Assigned task: Reproduce every entry in the listing without alteration.

Supplied material:
BEGIN

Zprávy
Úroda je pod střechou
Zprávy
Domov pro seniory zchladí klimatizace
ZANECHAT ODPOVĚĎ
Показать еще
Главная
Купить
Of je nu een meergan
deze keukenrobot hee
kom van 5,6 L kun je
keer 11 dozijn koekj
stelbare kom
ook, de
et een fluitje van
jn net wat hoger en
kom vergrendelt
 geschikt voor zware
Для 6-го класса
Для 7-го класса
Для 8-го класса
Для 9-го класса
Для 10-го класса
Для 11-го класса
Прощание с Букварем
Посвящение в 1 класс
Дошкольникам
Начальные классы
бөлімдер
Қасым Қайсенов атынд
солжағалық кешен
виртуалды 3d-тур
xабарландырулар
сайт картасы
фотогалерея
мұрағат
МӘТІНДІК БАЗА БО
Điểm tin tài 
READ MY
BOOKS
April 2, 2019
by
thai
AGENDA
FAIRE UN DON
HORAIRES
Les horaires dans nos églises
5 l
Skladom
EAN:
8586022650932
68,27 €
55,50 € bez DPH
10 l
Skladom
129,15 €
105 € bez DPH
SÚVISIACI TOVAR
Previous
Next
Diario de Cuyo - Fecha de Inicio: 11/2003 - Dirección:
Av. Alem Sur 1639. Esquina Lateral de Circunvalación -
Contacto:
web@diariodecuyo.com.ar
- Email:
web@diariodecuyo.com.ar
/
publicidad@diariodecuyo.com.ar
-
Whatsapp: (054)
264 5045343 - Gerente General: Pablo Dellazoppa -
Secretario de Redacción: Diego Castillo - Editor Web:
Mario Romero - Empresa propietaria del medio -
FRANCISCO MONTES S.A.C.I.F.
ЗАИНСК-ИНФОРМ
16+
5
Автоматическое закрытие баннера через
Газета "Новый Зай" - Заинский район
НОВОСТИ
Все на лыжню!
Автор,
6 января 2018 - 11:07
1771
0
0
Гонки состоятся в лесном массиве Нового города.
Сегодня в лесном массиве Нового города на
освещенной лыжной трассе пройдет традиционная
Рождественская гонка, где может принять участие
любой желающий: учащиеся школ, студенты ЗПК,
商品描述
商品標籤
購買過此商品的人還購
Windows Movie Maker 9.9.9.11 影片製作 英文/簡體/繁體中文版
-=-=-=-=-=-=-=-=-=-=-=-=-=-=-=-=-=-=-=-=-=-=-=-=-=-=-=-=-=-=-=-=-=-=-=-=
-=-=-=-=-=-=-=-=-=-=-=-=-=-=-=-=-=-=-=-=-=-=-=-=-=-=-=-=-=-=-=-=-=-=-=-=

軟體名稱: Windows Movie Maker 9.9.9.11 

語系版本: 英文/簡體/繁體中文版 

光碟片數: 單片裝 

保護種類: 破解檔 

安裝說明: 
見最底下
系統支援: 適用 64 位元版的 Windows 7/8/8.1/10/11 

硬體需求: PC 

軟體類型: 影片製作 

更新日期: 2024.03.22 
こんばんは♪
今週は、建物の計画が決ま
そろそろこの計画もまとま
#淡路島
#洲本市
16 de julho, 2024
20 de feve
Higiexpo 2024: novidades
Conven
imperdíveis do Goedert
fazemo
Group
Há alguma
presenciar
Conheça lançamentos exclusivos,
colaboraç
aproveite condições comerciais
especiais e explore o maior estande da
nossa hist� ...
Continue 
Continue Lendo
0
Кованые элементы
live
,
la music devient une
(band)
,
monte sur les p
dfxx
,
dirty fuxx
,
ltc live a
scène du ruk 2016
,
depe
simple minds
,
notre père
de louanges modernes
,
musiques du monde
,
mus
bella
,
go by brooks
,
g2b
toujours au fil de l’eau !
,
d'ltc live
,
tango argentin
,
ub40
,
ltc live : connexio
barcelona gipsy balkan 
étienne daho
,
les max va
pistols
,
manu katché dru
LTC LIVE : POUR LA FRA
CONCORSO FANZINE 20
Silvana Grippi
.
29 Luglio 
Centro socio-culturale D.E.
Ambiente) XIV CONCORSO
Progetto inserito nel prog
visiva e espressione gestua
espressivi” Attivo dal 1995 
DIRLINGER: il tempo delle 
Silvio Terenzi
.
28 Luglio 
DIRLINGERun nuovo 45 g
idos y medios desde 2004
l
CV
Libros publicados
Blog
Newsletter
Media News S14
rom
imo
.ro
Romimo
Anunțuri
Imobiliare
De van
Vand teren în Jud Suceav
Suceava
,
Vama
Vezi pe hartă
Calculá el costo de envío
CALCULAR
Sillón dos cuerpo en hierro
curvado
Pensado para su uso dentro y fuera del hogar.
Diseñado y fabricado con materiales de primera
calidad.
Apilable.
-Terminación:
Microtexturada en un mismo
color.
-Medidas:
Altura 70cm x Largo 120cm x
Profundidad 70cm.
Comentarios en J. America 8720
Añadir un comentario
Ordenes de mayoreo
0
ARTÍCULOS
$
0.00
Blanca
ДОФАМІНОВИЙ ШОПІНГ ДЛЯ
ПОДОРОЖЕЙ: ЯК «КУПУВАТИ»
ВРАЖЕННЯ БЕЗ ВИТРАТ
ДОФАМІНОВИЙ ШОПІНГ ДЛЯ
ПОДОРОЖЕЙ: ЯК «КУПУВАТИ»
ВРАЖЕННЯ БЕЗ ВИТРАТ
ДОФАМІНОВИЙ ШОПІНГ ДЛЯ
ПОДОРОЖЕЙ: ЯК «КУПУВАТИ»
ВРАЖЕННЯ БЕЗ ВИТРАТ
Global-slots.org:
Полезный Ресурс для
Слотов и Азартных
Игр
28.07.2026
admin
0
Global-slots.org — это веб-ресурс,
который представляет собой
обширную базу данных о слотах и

END

Written response:
Zprávy
Úroda je pod střechou
Zprávy
Domov pro seniory zchladí klimatizace
ZANECHAT ODPOVĚĎ
Показать еще
Главная
Купить
Of je nu een meergan
deze keukenrobot hee
kom van 5,6 L kun je
keer 11 dozijn koekj
stelbare kom
ook, de
et een fluitje van
jn net wat hoger en
kom vergrendelt
 geschikt voor zware
Для 6-го класса
Для 7-го класса
Для 8-го класса
Для 9-го класса
Для 10-го класса
Для 11-го класса
Прощание с Букварем
Посвящение в 1 класс
Дошкольникам
Начальные классы
бөлімдер
Қасым Қайсенов атынд
солжағалық кешен
виртуалды 3d-тур
xабарландырулар
сайт картасы
фотогалерея
мұрағат
МӘТІНДІК БАЗА БО
Điểm tin tài 
READ MY
BOOKS
April 2, 2019
by
thai
AGENDA
FAIRE UN DON
HORAIRES
Les horaires dans nos églises
5 l
Skladom
EAN:
8586022650932
68,27 €
55,50 € bez DPH
10 l
Skladom
129,15 €
105 € bez DPH
SÚVISIACI TOVAR
Previous
Next
Diario de Cuyo - Fecha de Inicio: 11/2003 - Dirección:
Av. Alem Sur 1639. Esquina Lateral de Circunvalación -
Contacto:
web@diariodecuyo.com.ar
- Email:
web@diariodecuyo.com.ar
/
publicidad@diariodecuyo.com.ar
-
Whatsapp: (054)
264 5045343 - Gerente General: Pablo Dellazoppa -
Secretario de Redacción: Diego Castillo - Editor Web:
Mario Romero - Empresa propietaria del medio -
FRANCISCO MONTES S.A.C.I.F.
ЗАИНСК-ИНФОРМ
16+
5
Автоматическое закрытие баннера через
Газета "Новый Зай" - Заинский район
НОВОСТИ
Все на лыжню!
Автор,
6 января 2018 - 11:07
1771
0
0
Гонки состоятся в лесном массиве Нового города.
Сегодня в лесном массиве Нового города на
освещенной лыжной трассе пройдет традиционная
Рождественская гонка, где может принять участие
любой желающий: учащиеся школ, студенты ЗПК,
商品描述
商品標籤
購買過此商品的人還購
Windows Movie Maker 9.9.9.11 影片製作 英文/簡體/繁體中文版
-=-=-=-=-=-=-=-=-=-=-=-=-=-=-=-=-=-=-=-=-=-=-=-=-=-=-=-=-=-=-=-=-=-=-=-=
-=-=-=-=-=-=-=-=-=-=-=-=-=-=-=-=-=-=-=-=-=-=-=-=-=-=-=-=-=-=-=-=-=-=-=-=

軟體名稱: Windows Movie Maker 9.9.9.11 

語系版本: 英文/簡體/繁體中文版 

光碟片數: 單片裝 

保護種類: 破解檔 

安裝說明: 
見最底下
系統支援: 適用 64 位元版的 Windows 7/8/8.1/10/11 

硬體需求: PC 

軟體類型: 影片製作 

更新日期: 2024.03.22 
こんばんは♪
今週は、建物の計画が決ま
そろそろこの計画もまとま
#淡路島
#洲本市
16 de julho, 2024
20 de feve
Higiexpo 2024: novidades
Conven
imperdíveis do Goedert
fazemo
Group
Há alguma
presenciar
Conheça lançamentos exclusivos,
colaboraç
aproveite condições comerciais
especiais e explore o maior estande da
nossa hist� ...
Continue 
Continue Lendo
0
Кованые элементы
live
,
la music devient une
(band)
,
monte sur les p
dfxx
,
dirty fuxx
,
ltc live a
scène du ruk 2016
,
depe
simple minds
,
notre père
de louanges modernes
,
musiques du monde
,
mus
bella
,
go by brooks
,
g2b
toujours au fil de l’eau !
,
d'ltc live
,
tango argentin
,
ub40
,
ltc live : connexio
barcelona gipsy balkan 
étienne daho
,
les max va
pistols
,
manu katché dru
LTC LIVE : POUR LA FRA
CONCORSO FANZINE 20
Silvana Grippi
.
29 Luglio 
Centro socio-culturale D.E.
Ambiente) XIV CONCORSO
Progetto inserito nel prog
visiva e espressione gestua
espressivi” Attivo dal 1995 
DIRLINGER: il tempo delle 
Silvio Terenzi
.
28 Luglio 
DIRLINGERun nuovo 45 g
idos y medios desde 2004
l
CV
Libros publicados
Blog
Newsletter
Media News S14
rom
imo
.ro
Romimo
Anunțuri
Imobiliare
De van
Vand teren în Jud Suceav
Suceava
,
Vama
Vezi pe hartă
Calculá el costo de envío
CALCULAR
Sillón dos cuerpo en hierro
curvado
Pensado para su uso dentro y fuera del hogar.
Diseñado y fabricado con materiales de primera
calidad.
Apilable.
-Terminación:
Microtexturada en un mismo
color.
-Medidas:
Altura 70cm x Largo 120cm x
Profundidad 70cm.
Comentarios en J. America 8720
Añadir un comentario
Ordenes de mayoreo
0
ARTÍCULOS
$
0.00
Blanca
ДОФАМІНОВИЙ ШОПІНГ ДЛЯ
ПОДОРОЖЕЙ: ЯК «КУПУВАТИ»
ВРАЖЕННЯ БЕЗ ВИТРАТ
ДОФАМІНОВИЙ ШОПІНГ ДЛЯ
ПОДОРОЖЕЙ: ЯК «КУПУВАТИ»
ВРАЖЕННЯ БЕЗ ВИТРАТ
ДОФАМІНОВИЙ ШОПІНГ ДЛЯ
ПОДОРОЖЕЙ: ЯК «КУПУВАТИ»
ВРАЖЕННЯ БЕЗ ВИТРАТ
Global-slots.org:
Полезный Ресурс для
Слотов и Азартных
Игр
28.07.2026
admin
0
Global-slots.org — это веб-ресурс,
который представляет собой
обширную базу данных о слотах и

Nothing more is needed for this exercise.